Browser-Use is an open-source browser-automation MCP designed from the ground up for AI agents. Instead of asking the model to write Playwright selectors, the MCP gives the model a rendered snapshot of the page and a high-level action API — click, type, scroll. The model decides what to do based on what it sees, not on brittle CSS paths.

## Why it matters

Selector-based browser automation breaks every time a vendor updates their HTML. Vision-first automation lets the agent adapt to UI changes the way a person does.

## Key features

- Vision-first action API
- Chromium via Playwright under the hood
- Screenshot + DOM dual context
- Element-by-description targeting
- Multi-tab navigation

## FAQ

### How is it different from Playwright?

Playwright wants selectors. Browser-Use wants a screenshot. The model "sees" the page and decides what to click — robust against UI changes that would break selector-based scripts.

### Headless mode?

Supported but discouraged during development — the screenshots are how the model orients.

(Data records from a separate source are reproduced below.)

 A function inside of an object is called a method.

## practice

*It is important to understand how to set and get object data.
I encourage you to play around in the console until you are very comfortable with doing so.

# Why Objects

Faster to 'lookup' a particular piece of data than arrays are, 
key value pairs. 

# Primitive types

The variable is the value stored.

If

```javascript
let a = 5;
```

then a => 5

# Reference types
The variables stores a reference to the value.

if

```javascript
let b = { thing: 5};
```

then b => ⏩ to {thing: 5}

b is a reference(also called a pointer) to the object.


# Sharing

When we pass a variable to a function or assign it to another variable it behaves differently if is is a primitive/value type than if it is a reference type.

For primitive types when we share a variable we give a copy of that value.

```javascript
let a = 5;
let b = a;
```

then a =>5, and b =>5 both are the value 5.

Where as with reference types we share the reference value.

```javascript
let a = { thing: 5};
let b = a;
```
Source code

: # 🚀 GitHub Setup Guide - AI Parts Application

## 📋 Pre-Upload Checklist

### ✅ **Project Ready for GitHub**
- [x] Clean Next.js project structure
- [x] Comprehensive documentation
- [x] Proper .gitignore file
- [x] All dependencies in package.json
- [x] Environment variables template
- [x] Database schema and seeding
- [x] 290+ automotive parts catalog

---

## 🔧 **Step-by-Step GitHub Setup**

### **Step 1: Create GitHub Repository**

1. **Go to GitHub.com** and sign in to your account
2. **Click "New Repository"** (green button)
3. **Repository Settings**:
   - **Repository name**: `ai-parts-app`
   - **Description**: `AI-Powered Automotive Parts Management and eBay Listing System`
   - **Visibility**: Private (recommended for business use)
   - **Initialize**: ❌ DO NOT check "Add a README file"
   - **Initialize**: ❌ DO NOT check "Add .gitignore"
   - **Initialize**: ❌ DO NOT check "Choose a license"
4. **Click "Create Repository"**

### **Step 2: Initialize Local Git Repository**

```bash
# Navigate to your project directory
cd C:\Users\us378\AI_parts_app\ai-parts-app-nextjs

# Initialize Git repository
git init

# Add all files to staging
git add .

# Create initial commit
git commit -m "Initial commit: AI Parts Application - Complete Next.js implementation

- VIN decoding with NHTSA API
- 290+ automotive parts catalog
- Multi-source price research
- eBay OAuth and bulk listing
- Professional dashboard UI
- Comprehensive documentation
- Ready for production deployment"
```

Run with headed mode while iterating, switch to headless for production.

### Does it sandbox?

Not by default. For untrusted page content (which is most agent browsing), run inside a container with no host filesystem mounts and a network egress allowlist.

### Performance on big pages?

Screenshot + DOM extraction is slower than pure DOM ops — expect ~1–3 sec per action vs sub-second for Playwright. Trade-off for resilience.

## Changelog

- **2026-05-27** — Refreshed install snippets and fact sheet; verified for 2026.
- **2025-03-05** — Initial directory listing.